While we have all been taught at dental school that our ultimate aim is to reduce dental disease in the population (having first treated the damage caused) the idea that a reduction in dental manpower automatically follows a reduction in dental needs in the community is not necessarily correct. This concept is based on the traditional approach to patient care that we have followed for many years. We assume that patient need is more important than what patients want, and worse we assume that the needs that we identify are the really important criteria for the provision of patient care.

Focusing on want rather than need is not just a play on words – it is a different philosophy. Identifying the wants of a group of people and then satisfying them is what marketing is all about. Sadly professions have often believed that marketing is about persuading people to buy (even when they do not need what is on offer). In my opinion marketing can be said to be more ethical than traditional healthcare models because the former actually finds out what people want while the latter is based simply on need identified by the dentist.

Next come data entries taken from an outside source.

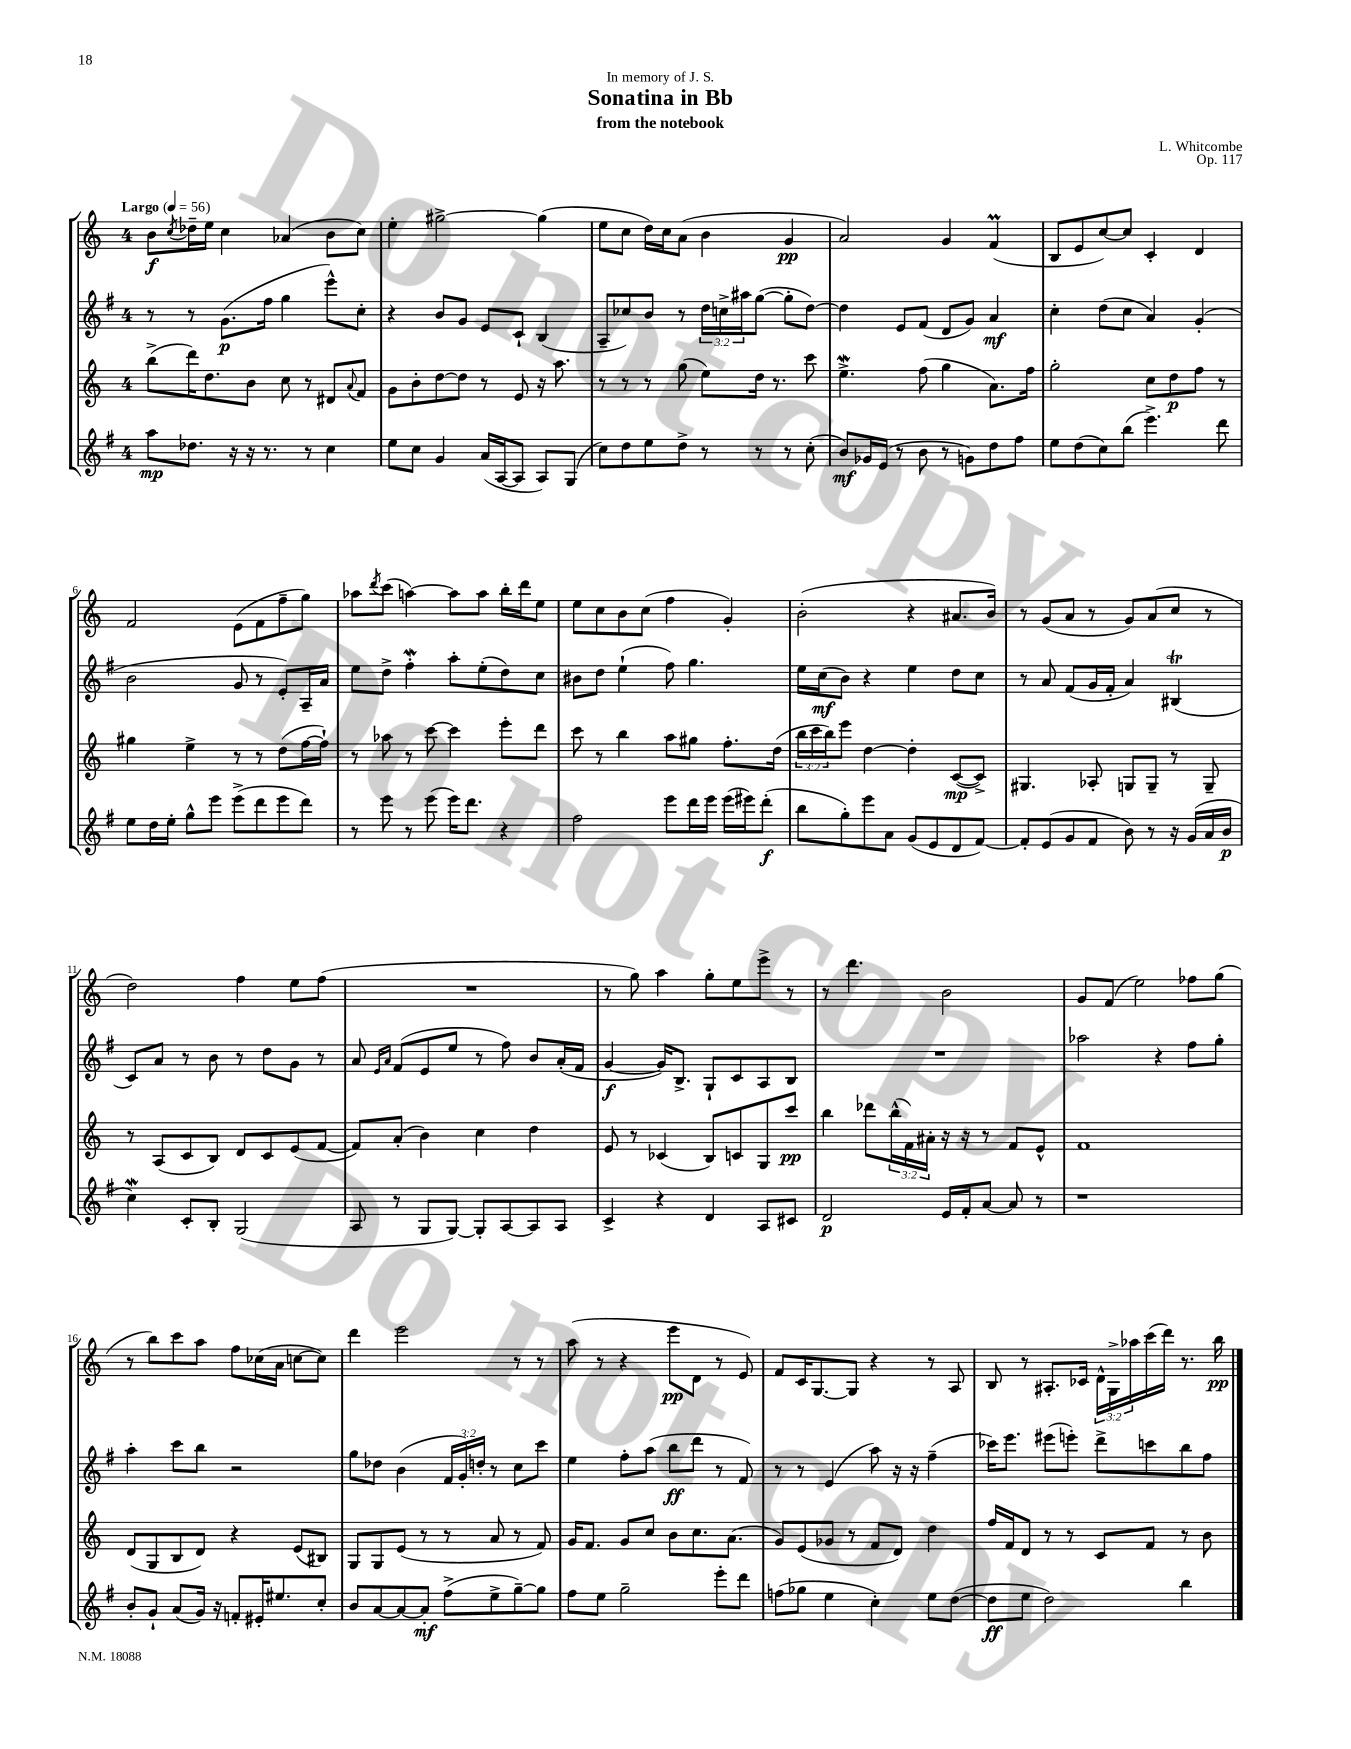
\header { title = "Sonatina in Bb" composer = "L. Whitcombe" subtitle = "from the notebook" dedication = "In memory of J. S." opus = "Op. 117" }
<<
\new StaffGroup <<
\new Staff = "s0" {
    \clef treble \key c \major \once \override Staff.TimeSignature.style = #'single-digit \time 4/4 \override Staff.TupletNumber.text = #tuplet-number::calc-fraction-text \tempo "Largo" 4 = 56
    b'8\f \acciaccatura { c''8 } des''16-- e''16 c''4 aes'4( b'8 c''8) |
    e''4-. gis''2~-> gis''4( |
    e''8 c''8 d''16) c''16 a'8( b'4 g'4\pp |
    a'2) g'4 f'4\prall( |
    b8 e'8 c''8~) c''8 c'4-. d'4 |
    f'2 e'8( f'8 f''8-- g''8) |
    aes''8 \acciaccatura { d'''8 } c'''8( a''4~) a''8 a''8 b''16-. d'''16 e''8 |
    e''8 c''8 b'8 c''8( f''4 g'4-.) |
    b'2-.( r4 ais'8. b'16) |
    r8 g'8( a'8 r8 g'8) a'8( c''8 r8 |
    d''2) f''4 e''8 f''8( |
    R1 |
    r8 g''8) a''4 g''8-. e''8 e'''8-> r8 |
    r8 d'''4. b'2 |
    g'8 f'8( e''2) fes''8 g''8( |
    r8 b''8) c'''8 a''8 f''8 ces''16( a'16 c''8~ c''8) |
    d'''4 e'''2 r8 r8 |
    a''8( r8 r4 e'''8\pp d'8 r8 e'8) |
    f'8 c'16 g8.~ g8 r4 r8 a8 |
    b8 r8 ais8.-. ces'16 \tuplet 3/2 { d'16-^ g16-> aes''16 } c'''16( d'''16) r8. b''16\pp \bar "|." |
}
\new Staff = "s1" {
    \clef treble \key g \major \once \override Staff.TimeSignature.style = #'single-digit \time 4/4 \override Staff.TupletNumber.text = #tuplet-number::calc-fraction-text
    r8 r8 g'8.\p( fis''16 g''4 e'''8-^) c''8-. |
    r4 b'8 g'8 e'8 c'8-! b4( |
    a8-- ces''8) b'8 r8 \tuplet 3/2 { d''16 c''16-> ais''16 } g''8~( g''8-. d''8~) |
    d''4 e'8 fis'8( d'8 g'8) a'4\mf |
    c''4-. d''8( c''8 a'4) g'4-.( |
    b'2 g'8 r8 e'8-.) a16-- a'16 |
    e''8 d''8-> fis''4-.\mordent a''8-. e''8-.( d''8) c''8 |
    bis'8 d''8 e''4-!( fis''8) g''4. |
    e''16 c''16\mf( b'8) r4 e''4 d''8 c''8 |
    r8 a'8 fis'8( g'16 fis'16-. a'4) bis4\trill( |
    c'8) a'8 r8 b'8 r8 d''8 g'8 r8 |
    a'8 \grace { e'16 a'16 } fis'8( e'8 e''8 r8 fis''8) b'8 a'16-.( fis'16 |
    g'4~\f g'16) b8.-> g8-! c'8 a8 b8 |
    R1 |
    aes''2 r4 fis''8 g''8-. |
    a''4-. c'''8 b''8 r2 |
    g''8 des''8 b'4( \tuplet 3/2 { fis'16 g'16-.) d''16-. } r8 c''8 c'''8 |
    e''4 fis''8-. a''8( b''8\ff d'''8 r8 fis'8) |
    r8 r8 e'4( a''8) r16 r16 fis''4--( |
    ces'''16) e'''8. eis'''8( e'''8-.) d'''8-> c'''8 b''8 fis''8 \bar "|." |
}
\new Staff = "s2" {
    \clef treble \key c \major \once \override Staff.TimeSignature.style = #'single-digit \time 4/4 \override Staff.TupletNumber.text = #tuplet-number::calc-fraction-text
    b''8->( d'''16) d''8. b'8 c''8 r8 dis'8 \appoggiatura { a'8 } f'8 |
    g'8 b'8-. d''8~ d''8 r8 e'8 r16 a''8. |
    r8 r8 r8 g''8( e''8) d''16 r8. c'''8 |
    e''4.->\mordent f''8( g''4 a'8.) f''16 |
    g''2-. c''8 d''8\p f''8 r8 |
    gis''4 e''4-> r8 r8 d''8( f''16~ f''16-!) |
    r8 aes''8 r8 c'''8~ c'''4 e'''8-. d'''8 |
    c'''8 r8 b''4 a''8 gis''8 f''8.-. d''16( |
    \tuplet 3/2 { b''16 c'''16 b''16) } e'''8 d''4~ d''4-. c'8~\mp( c'8->) |
    gis4. aes8-. g8 g8-- r8 g8-- |
    r8 a8( c'8 b8) d'8 c'8 e'8( f'8~ |
    f'8) a'8-.( b'4) c''4 d''4 |
    e'8 r8 ces'4( b8) c'8 g8 c'''8\pp |
    b''4 des'''8 \tuplet 3/2 { b''16-^( f'16) ais'16-. } r16 r16 r8 f'8 e'8-^ |
    f'1 |
    d'8( g8 b8 d'8) r4 e'8( bis8) |
    g8 g8 e'8( r8 r8 a'8 r8 f'8) |
    g'16 f'8. g'8 c''8 b'8 c''8. a'8.( |
    g'8) e'8( ges'8 r8 f'8 d'8) d''4 |
    f''16 f'16 d'8 r8 r8 c'8 f'8 r8 b'8 \bar "|." |
}
\new Staff = "s3" {
    \clef treble \key g \major \once \override Staff.TimeSignature.style = #'single-digit \time 4/4
    a''8\mp des''8. r16 r16 r8. r8 c''4 |
    e''8 c''8 g'4 a'16( a16~ a8 a8) g8( |
    c''8) d''8 e''8 d''8-> r8 r8 r8 c''8-.( |
    b'8\mf) ges'16 e'16( r8 b'8 r8 g'8) d''8 fis''8 |
    e''8 d''8( c''8) b''8( e'''4.->) d'''8 |
    e''8 d''16 e''16-. g''8-^ e'''8 e'''8->( d'''8 e'''8 d'''8) |
    r8 e'''8 r8 e'''8( e'''16) d'''8. r4 |
    fis''2 e'''8 d'''16 e'''16 e'''16( eis'''16) d'''8-.\f( |
    b''8 g''8-.) e'''8 a'8 g'8( e'8 d'8 fis'8~) |
    fis'8-. e'8( g'8 fis'8 b'8) r8 r16 g'16( a'16 b'16\p |
    c''4\mordent) c'8-. b8-. g2( |
    a8 r8 g8 g8~) g8-. a8~ a8 a8 |
    c'4-> r4 d'4 a8 cis'8 |
    d'2\p e'16 fis'16-. a'8~ a'8 r8 |
    r1 |
    b'8-. g'8-! a'8( g'16) r16 f'8-. eis'16-. eis''8. c''8-. |
    b'8 a'8~ a'8~ a'8-.\mf fis''8->( e''8-> g''8~--) g''8 |
    fis''8 e''8 g''2-- e'''8-. d'''8 |
    f''8( ges''8 e''4 c''4-.) e''8 d''8~( |
    d''8\ff e''8 d''2) b''4 \bar "|." |
}
>>
>>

The usual argument against a marketing approach is that patients often do not know what they want or may want inappropriate treatment (such as extractions that are clinically not needed). The key to ensuring that a marketing approach is not misused by the patient is to focus on outcome rather than process. The role of the professional is to provide the appropriate process to achieve the outcome the patient wants, in other words the dentist uses his or her clinical expertise in diagnosis and treatment. The important thing to realise is that what dentists want to provide because there is a dental need, and what dentists would actually provide if they focussed on what patients want is usually the same dentistry in both cases.

If a marketing approach were truly embraced by the profession we might find that instead of having too many dentists, in the future we will have too few.

The point here is that the dental profession has been less effective than it could have been at really identifying what people want from dentistry, both on an individual level and a community level. I believe there is far more potential for the provision of dental care for many more people than happens at the moment because we have not followed marketing principles and we have been very poor at selling what we can offer. If a marketing approach were truly embraced by the profession we might find that instead of having too many dentists, in the future we will have too few. If you add to this the fact that the principles of basing dental care on need rather than want is actually less ethical an approach then it begs the question – should we continue to follow the traditions of the past? They are less effective and less ethical than a marketing approach that puts the patient's requirements where they should be – with the patient.

Professor Sheiham has delivered a lecture that has set dentistry talking. It is time to do more than just talk; we must do some serious thinking because the future of the profession and the care we offer to patients are both involved.

The final choice is ours to make. We must decide whether, as a profession, we wish to continue with our approach to dental care based on need and the implications to ourselves and our patients. The alternative is to focus our thoughts on dental care based on want that is truly market-led, which I believe will create new and rewarding potential for both patients and the dental team. Which is it to be? That is the real question for us to ponder.